Nonetheless, the full-year target loan is lower than the bank's previous guidance of 6%.

"I am [confident], because we have already given the offers, and we are just waiting for the drawdown to happen. It has been delayed and it should have come in earlier," Sulaiman told reporters at the group's 1HFY20 results briefing.

He spoke of RM5 billion to RM6 billion of loan disbursements for FY20, "half of which is coming from corporate with a few transactions".

Sulaiman explained that the flat loan growth in 1HFY20 was because of the timing of the disbursement, adding that the bank is "pretty confident" that drawdown should come in 2HFY20.

"We are trying to stabilise on the hire purchase business, and I can grow [loans from] the corporate at industry level, and if retail small and medium enterprise (SME) continue to grow at double digit, then we will see that loan growth coming in," said Sulaiman.

"We want to make sure that the loan disbursed [under the hire purchase business] is going to be equal or more than the repayment," he added.

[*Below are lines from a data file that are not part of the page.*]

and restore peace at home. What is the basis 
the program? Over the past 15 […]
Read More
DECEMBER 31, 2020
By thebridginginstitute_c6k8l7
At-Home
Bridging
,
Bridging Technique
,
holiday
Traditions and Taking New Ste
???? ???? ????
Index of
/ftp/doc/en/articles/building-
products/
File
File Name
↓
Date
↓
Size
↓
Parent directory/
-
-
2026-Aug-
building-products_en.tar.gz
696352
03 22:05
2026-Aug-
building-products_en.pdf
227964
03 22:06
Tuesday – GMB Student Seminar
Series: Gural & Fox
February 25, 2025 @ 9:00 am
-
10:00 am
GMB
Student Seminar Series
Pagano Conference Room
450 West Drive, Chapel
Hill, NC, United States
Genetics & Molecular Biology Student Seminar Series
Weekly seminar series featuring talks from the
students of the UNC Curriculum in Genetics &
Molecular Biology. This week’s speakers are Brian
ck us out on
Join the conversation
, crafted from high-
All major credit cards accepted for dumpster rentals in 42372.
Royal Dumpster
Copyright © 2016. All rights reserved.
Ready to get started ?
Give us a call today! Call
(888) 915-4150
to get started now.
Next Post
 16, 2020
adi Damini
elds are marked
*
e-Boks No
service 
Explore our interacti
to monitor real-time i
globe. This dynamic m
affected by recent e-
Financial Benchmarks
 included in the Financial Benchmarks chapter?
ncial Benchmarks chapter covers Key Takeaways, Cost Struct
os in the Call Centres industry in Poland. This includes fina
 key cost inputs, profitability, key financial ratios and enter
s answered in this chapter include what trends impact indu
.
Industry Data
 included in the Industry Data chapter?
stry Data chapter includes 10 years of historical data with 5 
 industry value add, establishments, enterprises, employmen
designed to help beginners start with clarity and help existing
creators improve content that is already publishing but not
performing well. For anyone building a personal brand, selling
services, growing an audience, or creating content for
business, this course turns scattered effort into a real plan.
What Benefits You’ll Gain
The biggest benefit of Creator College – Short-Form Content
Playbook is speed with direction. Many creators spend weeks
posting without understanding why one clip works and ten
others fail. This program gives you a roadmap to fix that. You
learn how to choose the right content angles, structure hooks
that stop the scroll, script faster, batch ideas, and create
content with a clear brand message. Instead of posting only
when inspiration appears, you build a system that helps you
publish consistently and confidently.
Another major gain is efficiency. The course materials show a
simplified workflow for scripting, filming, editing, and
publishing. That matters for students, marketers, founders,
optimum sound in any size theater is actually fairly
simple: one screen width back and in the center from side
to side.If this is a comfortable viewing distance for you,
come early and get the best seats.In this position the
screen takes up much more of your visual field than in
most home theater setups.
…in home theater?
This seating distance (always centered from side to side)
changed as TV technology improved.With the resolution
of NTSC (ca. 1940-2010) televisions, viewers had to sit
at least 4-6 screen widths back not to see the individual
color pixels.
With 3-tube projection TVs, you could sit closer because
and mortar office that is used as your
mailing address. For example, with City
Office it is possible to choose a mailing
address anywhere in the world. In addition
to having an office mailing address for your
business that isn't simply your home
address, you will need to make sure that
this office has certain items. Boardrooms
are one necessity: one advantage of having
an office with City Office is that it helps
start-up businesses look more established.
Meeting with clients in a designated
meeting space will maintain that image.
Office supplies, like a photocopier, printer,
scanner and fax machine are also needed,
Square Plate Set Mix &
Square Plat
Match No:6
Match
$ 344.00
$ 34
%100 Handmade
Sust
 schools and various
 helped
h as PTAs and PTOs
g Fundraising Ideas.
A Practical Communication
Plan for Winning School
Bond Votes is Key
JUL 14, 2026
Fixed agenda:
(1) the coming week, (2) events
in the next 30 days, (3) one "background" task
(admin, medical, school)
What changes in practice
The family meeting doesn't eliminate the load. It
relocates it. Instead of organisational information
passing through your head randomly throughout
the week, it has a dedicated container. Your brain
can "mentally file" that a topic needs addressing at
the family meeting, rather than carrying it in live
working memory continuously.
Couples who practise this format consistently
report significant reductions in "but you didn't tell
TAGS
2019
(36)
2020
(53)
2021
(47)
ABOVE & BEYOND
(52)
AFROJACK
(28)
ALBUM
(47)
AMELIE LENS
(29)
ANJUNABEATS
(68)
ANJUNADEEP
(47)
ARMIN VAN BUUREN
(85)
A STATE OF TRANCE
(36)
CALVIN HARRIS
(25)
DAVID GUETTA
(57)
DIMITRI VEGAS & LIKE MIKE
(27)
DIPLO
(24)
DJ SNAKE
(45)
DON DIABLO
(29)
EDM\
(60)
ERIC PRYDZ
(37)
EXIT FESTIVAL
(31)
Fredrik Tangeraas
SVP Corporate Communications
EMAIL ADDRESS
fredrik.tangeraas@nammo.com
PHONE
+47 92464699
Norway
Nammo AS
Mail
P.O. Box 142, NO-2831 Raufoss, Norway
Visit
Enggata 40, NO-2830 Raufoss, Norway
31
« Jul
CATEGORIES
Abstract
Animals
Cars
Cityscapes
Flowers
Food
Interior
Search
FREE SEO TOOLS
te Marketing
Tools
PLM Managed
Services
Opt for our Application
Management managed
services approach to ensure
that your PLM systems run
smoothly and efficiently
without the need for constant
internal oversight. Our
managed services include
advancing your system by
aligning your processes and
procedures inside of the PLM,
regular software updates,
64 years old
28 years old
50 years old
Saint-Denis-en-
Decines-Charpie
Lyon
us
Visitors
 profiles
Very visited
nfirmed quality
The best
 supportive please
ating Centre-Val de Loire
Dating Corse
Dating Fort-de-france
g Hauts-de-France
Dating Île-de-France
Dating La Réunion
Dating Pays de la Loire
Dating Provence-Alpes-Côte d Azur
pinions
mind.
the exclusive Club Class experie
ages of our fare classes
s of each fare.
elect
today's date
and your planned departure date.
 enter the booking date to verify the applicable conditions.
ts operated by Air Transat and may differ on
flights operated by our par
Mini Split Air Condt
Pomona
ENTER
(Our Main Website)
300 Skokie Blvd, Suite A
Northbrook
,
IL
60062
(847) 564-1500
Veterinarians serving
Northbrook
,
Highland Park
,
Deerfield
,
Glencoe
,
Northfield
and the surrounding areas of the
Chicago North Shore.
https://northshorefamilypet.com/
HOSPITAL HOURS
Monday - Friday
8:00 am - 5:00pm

This delay in drawdown has also made AmBank revised its full-year guidance on return-on-equity (ROE) for FY20 to 8% to 8.5%, from the originally anticipated 9%, said Sulaiman. For 1HFY20, the bank's ROE stood at 7.9%.

For its CTI guidance, its group chief financial officer Jamie Ling explained that the revenue and cost "are much better" than initially anticipated. Thus, the bank has revised its guidance to achieving CTI below 50%, from 52.5%.

AmBank has revised its dividend payout to 50%, from 40% to 45% originally guided. "This [is a] positive move" as the bank's capital position is "much stronger", said Ling.

AmBank declared an interim dividend of 6 sen per share, to be paid on Dec 27. This is versus a dividend of 5 sen per share paid during the same period last year.

On its non-performing loans (NPL), Sulaiman said a big chunk of provisions has taken place in 1HFY20. However, he pointed out that the bank's NPL is "still low" at 1.77%, "compared with the other bigger banks, [whose] NPLs are at 3%".

He, nevertheless, does not see NPL creeping up above 2% at this moment, especially after recognising large provisions in 1HFY20. "And if we see things improving, we could also likely see a recovery coming back," said Sulaiman.

On prospects, Sulaiman is positive about the next year as he foresees government spending, in particular, or pump priming to start coming in then, which will also create a multiplier effect in other businesses.

"What is unknown is the credit environment. We just have to be vigilant and manage the downturn or slowing down. Credit cost was RM77 million in 1HFY20. It is relatively low, relative to our loan book. We are guiding 15 to 20 bps for the whole year," Ling said.

Shares of AmBank closed 11 sen or 2.68% lower at RM3.99 today, valuing the group at RM12.03 billion. Some 3.58 million shares were traded.